### TEXT SECTION:

Mon, April 8, 12:20 to 1:50pm, Sheraton Centre Toronto Hotel, Floor: Mezzanine Level, Maple East

Abstract

Purpose: Place-conscious education is increasingly advocated as a pedagogical model to connect students, their communities, and environments. It is a form of pedagogy that invites teachers and students to view education as embedded in the life of communities rather abstracted from them (Sobel, 2005). However, place-conscious education also lives with tensions. Acultural and value-neutral views of mathematics make imagining place-conscious mathematics education more challenging than for other STEM related fields such as environmental and sustainability education. A pedagogy of place can focus on local issues at the expense of the global, leading to localism void of engagement and relation to international issues or intercultural sensitivity (Martin, Pirbhai Illich & Pete, 2017). And place-conscious educators can unintentionally perpetuate colonized practices and Eurocentric ways of knowing if they are unable to maintain a commitment to decolonizing or Indigenizing educational practices or to examine connections of living with others and with land (Greenwood, 2013; Styres, 2017; Tuck & Wang, 2012). Our paper explores these tensions for mathematics teachers learning culturally responsive and place/land-conscious mathematics education in multiple contexts. Our objective addresses the guiding question: What possibilities and tensions arise for mathematics teachers as they engage in professional learning focused on place/land-conscious pedagogies?

Perspectives: We draw on critical theories of place-conscious education (Greenwood, 2013), land education (Styres, 2017; Tuck & Wang, 2012), critical mathematics education (Gutstein, 2006; Skovsmose, 2016), theories of decolonizing and Indigenizing (Cote-Meek, 2014; Styres, 2017) and culturally responsive mathematics education to frame our research focused on teachers’ professional learning of, with, and in place.

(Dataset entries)

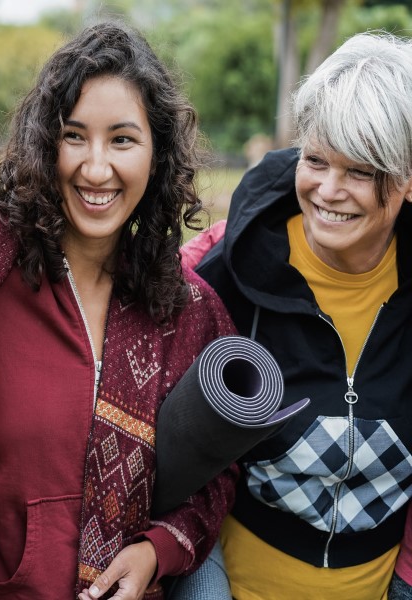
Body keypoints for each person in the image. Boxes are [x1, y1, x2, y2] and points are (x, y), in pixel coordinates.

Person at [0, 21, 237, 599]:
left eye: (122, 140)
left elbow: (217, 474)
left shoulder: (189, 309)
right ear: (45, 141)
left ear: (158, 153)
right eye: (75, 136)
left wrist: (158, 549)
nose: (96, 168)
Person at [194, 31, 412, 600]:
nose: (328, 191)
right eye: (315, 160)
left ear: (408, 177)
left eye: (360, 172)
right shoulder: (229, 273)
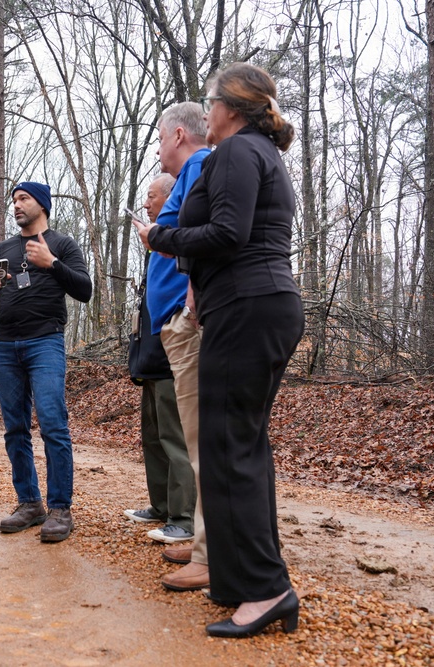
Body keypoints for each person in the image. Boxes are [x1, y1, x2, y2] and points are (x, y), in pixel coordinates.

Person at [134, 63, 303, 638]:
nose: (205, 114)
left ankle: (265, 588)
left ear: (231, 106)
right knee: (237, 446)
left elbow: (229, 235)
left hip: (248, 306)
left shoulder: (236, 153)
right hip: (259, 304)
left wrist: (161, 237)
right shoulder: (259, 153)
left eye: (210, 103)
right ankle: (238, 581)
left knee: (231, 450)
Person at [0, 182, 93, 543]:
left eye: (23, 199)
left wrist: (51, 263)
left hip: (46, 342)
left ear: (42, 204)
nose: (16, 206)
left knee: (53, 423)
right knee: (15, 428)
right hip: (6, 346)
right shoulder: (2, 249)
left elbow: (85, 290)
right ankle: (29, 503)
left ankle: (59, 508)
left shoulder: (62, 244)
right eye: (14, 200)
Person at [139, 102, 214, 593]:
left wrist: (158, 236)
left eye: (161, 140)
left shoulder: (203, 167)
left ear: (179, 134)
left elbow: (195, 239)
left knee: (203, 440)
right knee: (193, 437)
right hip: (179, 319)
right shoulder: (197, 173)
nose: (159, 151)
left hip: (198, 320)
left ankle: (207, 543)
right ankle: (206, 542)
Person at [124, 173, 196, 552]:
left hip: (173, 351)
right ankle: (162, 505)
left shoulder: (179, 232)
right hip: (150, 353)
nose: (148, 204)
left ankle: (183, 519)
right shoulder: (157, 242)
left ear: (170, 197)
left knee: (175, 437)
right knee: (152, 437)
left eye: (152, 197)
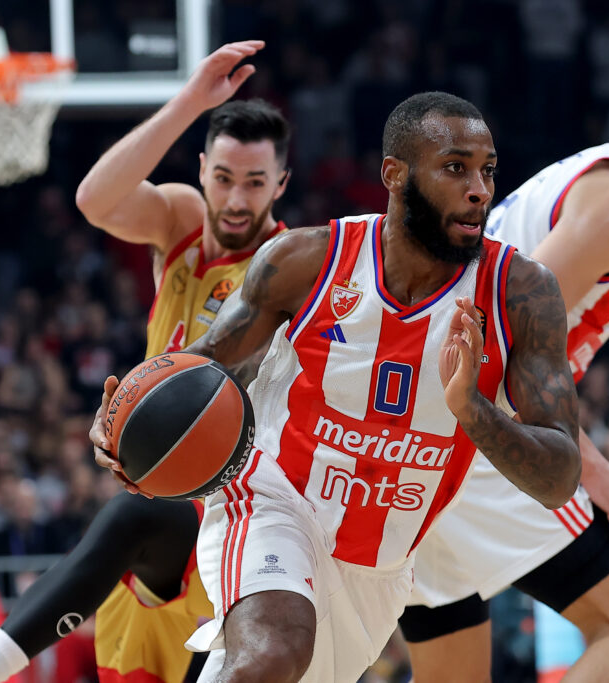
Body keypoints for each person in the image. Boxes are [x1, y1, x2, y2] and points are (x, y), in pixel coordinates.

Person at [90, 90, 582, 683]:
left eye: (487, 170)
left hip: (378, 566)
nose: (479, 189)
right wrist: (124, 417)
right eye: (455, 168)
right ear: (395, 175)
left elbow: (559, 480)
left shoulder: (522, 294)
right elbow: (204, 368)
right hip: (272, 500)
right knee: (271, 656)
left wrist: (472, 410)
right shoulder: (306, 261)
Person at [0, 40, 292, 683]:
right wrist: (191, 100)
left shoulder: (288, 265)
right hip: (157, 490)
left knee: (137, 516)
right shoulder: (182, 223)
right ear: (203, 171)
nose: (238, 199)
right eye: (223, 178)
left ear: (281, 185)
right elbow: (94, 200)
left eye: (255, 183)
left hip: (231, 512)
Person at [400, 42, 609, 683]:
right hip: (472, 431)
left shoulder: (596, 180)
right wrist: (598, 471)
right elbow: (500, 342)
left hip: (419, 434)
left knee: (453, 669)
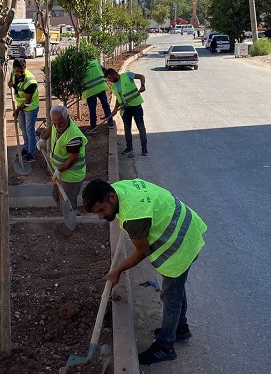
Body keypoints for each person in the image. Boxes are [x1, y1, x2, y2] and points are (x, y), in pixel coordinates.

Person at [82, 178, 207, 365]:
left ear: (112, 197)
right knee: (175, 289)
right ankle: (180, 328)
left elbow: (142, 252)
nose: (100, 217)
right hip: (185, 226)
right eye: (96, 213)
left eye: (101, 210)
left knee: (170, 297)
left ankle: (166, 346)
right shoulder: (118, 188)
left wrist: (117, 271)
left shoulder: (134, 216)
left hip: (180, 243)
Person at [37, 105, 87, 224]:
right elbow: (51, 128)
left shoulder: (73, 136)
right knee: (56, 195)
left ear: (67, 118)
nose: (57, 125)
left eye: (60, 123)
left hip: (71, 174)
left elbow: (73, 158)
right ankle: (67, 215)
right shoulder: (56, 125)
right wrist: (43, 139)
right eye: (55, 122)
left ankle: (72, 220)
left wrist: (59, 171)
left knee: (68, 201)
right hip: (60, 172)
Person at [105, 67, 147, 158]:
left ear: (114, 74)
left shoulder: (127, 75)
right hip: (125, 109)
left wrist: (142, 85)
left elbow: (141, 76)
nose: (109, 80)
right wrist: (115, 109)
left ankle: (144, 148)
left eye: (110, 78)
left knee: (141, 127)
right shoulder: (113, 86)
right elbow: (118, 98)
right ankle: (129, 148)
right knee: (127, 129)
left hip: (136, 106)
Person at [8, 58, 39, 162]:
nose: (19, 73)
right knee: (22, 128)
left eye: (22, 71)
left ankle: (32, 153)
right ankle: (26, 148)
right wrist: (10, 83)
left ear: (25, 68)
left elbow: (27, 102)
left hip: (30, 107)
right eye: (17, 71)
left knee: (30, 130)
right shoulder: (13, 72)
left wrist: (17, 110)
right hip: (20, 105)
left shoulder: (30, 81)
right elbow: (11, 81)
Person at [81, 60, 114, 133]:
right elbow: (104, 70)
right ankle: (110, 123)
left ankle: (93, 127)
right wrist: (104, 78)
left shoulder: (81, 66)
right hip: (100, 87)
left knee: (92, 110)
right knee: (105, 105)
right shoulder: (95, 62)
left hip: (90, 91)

### TASK DIRECTIONS:
Quote the abstract from "Perspectives: We draw" up to and including "and in place.". The entries have nothing to do with the abstract.

### ANSWER TO THIS PROBLEM:
Perspectives: We draw on critical theories of place-conscious education (Greenwood, 2013), land education (Styres, 2017; Tuck & Wang, 2012), critical mathematics education (Gutstein, 2006; Skovsmose, 2016), theories of decolonizing and Indigenizing (Cote-Meek, 2014; Styres, 2017) and culturally responsive mathematics education to frame our research focused on teachers’ professional learning of, with, and in place.